COCOA BEACH, FLORIDA — Seven million Floridians had been threatened by Hurricane Dorian, but now that the storm's threat has dissipated, those residents are feeling as much relief for their own situation as they're feeling sympathy for the Bahamas.
"The poor people in the Bahamas, they took the brunt of it," Martha Carter, a Cape Canaveral resident, told PIX11 News. "Thank God there wasn't anything left for us, but it's very unfortunate for them."
"We dodged a cannonball," she added.
She was among a variety of people who'd come to the beach on Wednesday, after the mandatory evacuation order had been lifted from the barrier islands of Florida's east coast.
"I think we were incredibly lucky," said Scott Driver, another Cape Canaveral resident.
His neighbor, Jay Singer, agreed. "We dodged a bullet, absolutely," he said.

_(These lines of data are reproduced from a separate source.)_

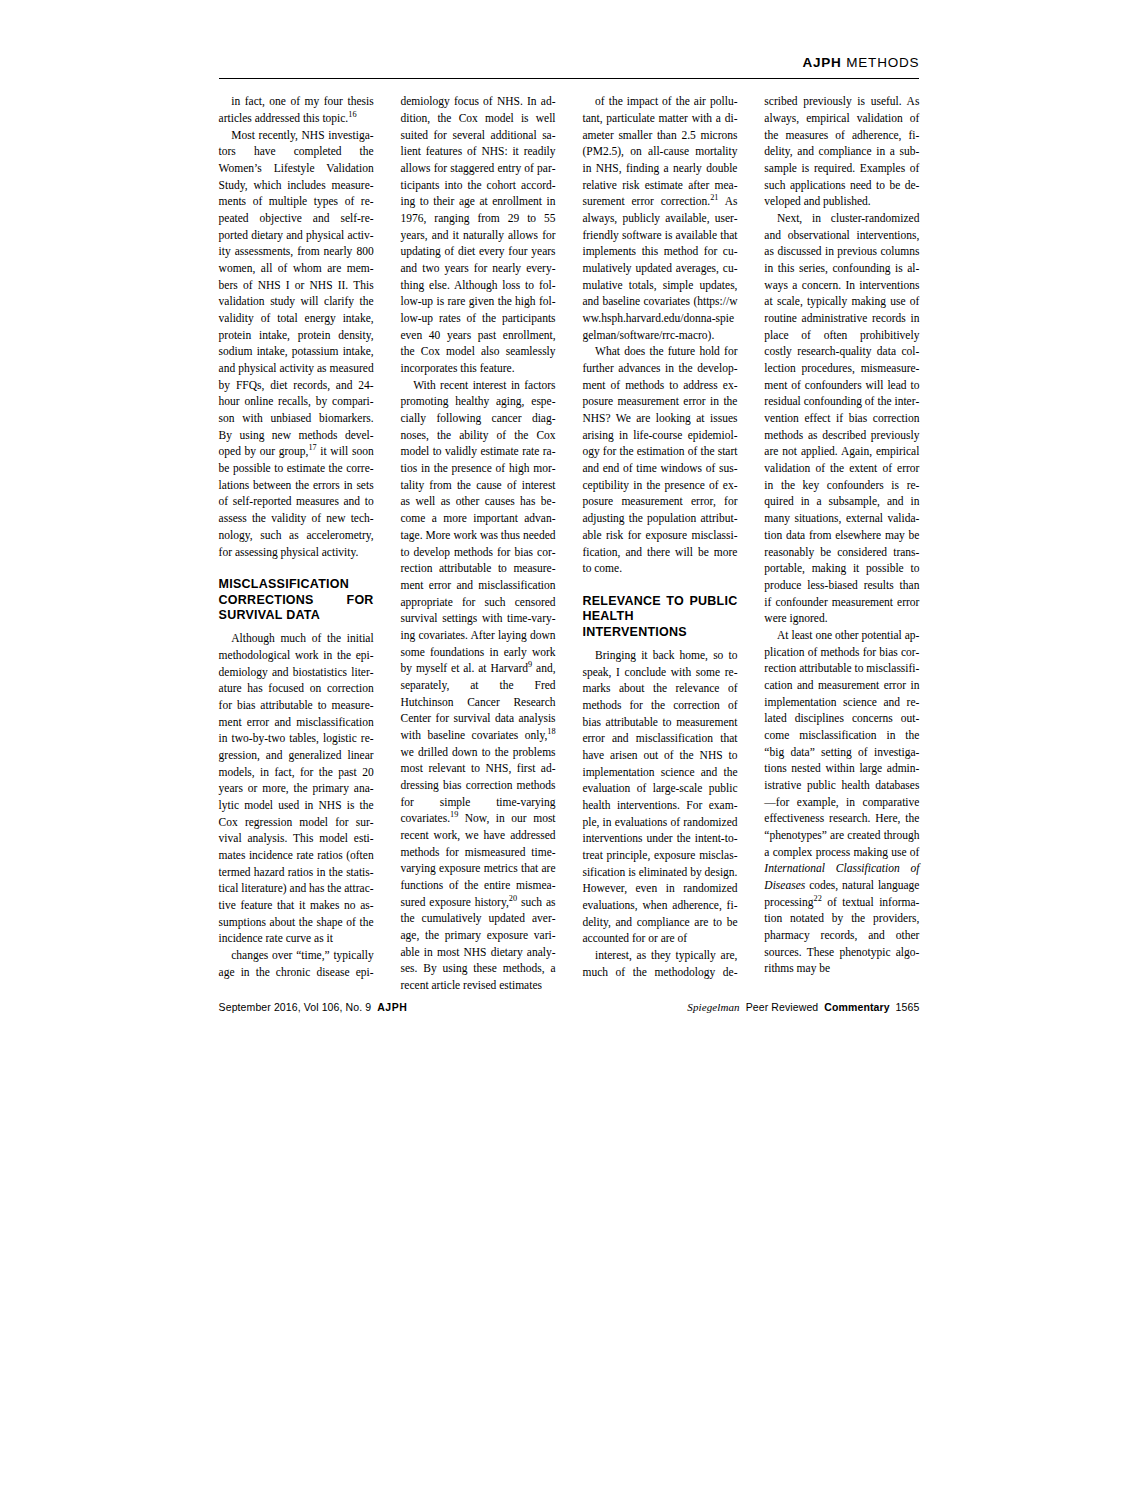AJPH METHODS
in fact, one of my four thesis articles addressed this topic.16
Most recently, NHS investigators have completed the Women’s Lifestyle Validation Study, which includes measurements of multiple types of repeated objective and self-reported dietary and physical activity assessments, from nearly 800 women, all of whom are members of NHS I or NHS II. This validation study will clarify the validity of total energy intake, protein intake, protein density, sodium intake, potassium intake, and physical activity as measured by FFQs, diet records, and 24-hour online recalls, by comparison with unbiased biomarkers. By using new methods developed by our group,17 it will soon be possible to estimate the correlations between the errors in sets of self-reported measures and to assess the validity of new technology, such as accelerometry, for assessing physical activity.
MISCLASSIFICATION CORRECTIONS FOR SURVIVAL DATA
Although much of the initial methodological work in the epidemiology and biostatistics literature has focused on correction for bias attributable to measurement error and misclassification in two-by-two tables, logistic regression, and generalized linear models, in fact, for the past 20 years or more, the primary analytic model used in NHS is the Cox regression model for survival analysis. This model estimates incidence rate ratios (often termed hazard ratios in the statistical literature) and has the attractive feature that it makes no assumptions about the shape of the incidence rate curve as it
changes over “time,” typically age in the chronic disease epidemiology focus of NHS. In addition, the Cox model is well suited for several additional salient features of NHS: it readily allows for staggered entry of participants into the cohort according to their age at enrollment in 1976, ranging from 29 to 55 years, and it naturally allows for updating of diet every four years and two years for nearly everything else. Although loss to follow-up is rare given the high follow-up rates of the participants even 40 years past enrollment, the Cox model also seamlessly incorporates this feature.
With recent interest in factors promoting healthy aging, especially following cancer diagnoses, the ability of the Cox model to validly estimate rate ratios in the presence of high mortality from the cause of interest as well as other causes has become a more important advantage. More work was thus needed to develop methods for bias correction attributable to measurement error and misclassification appropriate for such censored survival settings with time-varying covariates. After laying down some foundations in early work by myself et al. at Harvard9 and, separately, at the Fred Hutchinson Cancer Research Center for survival data analysis with baseline covariates only,18 we drilled down to the problems most relevant to NHS, first addressing bias correction methods for simple time-varying covariates.19 Now, in our most recent work, we have addressed methods for mismeasured time-varying exposure metrics that are functions of the entire mismeasured exposure history,20 such as the cumulatively updated average, the primary exposure variable in most NHS dietary analyses. By using these methods, a recent article revised estimates
of the impact of the air pollutant, particulate matter with a diameter smaller than 2.5 microns (PM2.5), on all-cause mortality in NHS, finding a nearly double relative risk estimate after measurement error correction.21 As always, publicly available, user-friendly software is available that implements this method for cumulatively updated averages, cumulative totals, simple updates, and baseline covariates (https://www.hsph.harvard.edu/donna-spiegelman/software/rrc-macro).
What does the future hold for further advances in the development of methods to address exposure measurement error in the NHS? We are looking at issues arising in life-course epidemiology for the estimation of the start and end of time windows of susceptibility in the presence of exposure measurement error, for adjusting the population attributable risk for exposure misclassification, and there will be more to come.
RELEVANCE TO PUBLIC HEALTH INTERVENTIONS
Bringing it back home, so to speak, I conclude with some remarks about the relevance of methods for the correction of bias attributable to measurement error and misclassification that have arisen out of the NHS to implementation science and the evaluation of large-scale public health interventions. For example, in evaluations of randomized interventions under the intent-to-treat principle, exposure misclassification is eliminated by design. However, even in randomized evaluations, when adherence, fidelity, and compliance are to be accounted for or are of
interest, as they typically are, much of the methodology described previously is useful. As always, empirical validation of the measures of adherence, fidelity, and compliance in a subsample is required. Examples of such applications need to be developed and published.
Next, in cluster-randomized and observational interventions, as discussed in previous columns in this series, confounding is always a concern. In interventions at scale, typically making use of routine administrative records in place of often prohibitively costly research-quality data collection procedures, mismeasurement of confounders will lead to residual confounding of the intervention effect if bias correction methods as described previously are not applied. Again, empirical validation of the extent of error in the key confounders is required in a subsample, and in many situations, external validation data from elsewhere may be reasonably be considered transportable, making it possible to produce less-biased results than if confounder measurement error were ignored.
At least one other potential application of methods for bias correction attributable to misclassification and measurement error in implementation science and related disciplines concerns outcome misclassification in the “big data” setting of investigations nested within large administrative public health databases—for example, in comparative effectiveness research. Here, the “phenotypes” are created through a complex process making use of International Classification of Diseases codes, natural language processing22 of textual information notated by the providers, pharmacy records, and other sources. These phenotypic algorithms may be
September 2016, Vol 106, No. 9 AJPH
Spiegelman Peer Reviewed Commentary 1565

Florida has been struck by 25 named storms in the last decade, resulting in more than 150 deaths.
Residents here had been very concerned that Dorian could add to the casualties list in the Sunshine State. Their concerns were relieved by Wednesday midday, when the storm moved north.
However, because Dorian had left so many deaths and so much damage in its wake in the Caribbean, people on the Central Florida coast said that their hearts not only went out to the Bahamian people, they also expressed added concern, as they look at the remaining 11 weeks of hurricane season.
"There's a couple of [storms growing in the Atlantic] already," Martha Carson said. "We have to be prepared and be alert. We're leaving our shutters up," she added, referring to the hurricane-grade window covers at her home.
Tropical Storm Gabrielle is currently in the eastern Atlantic, and currently poses no threat to the Caribbean or North America.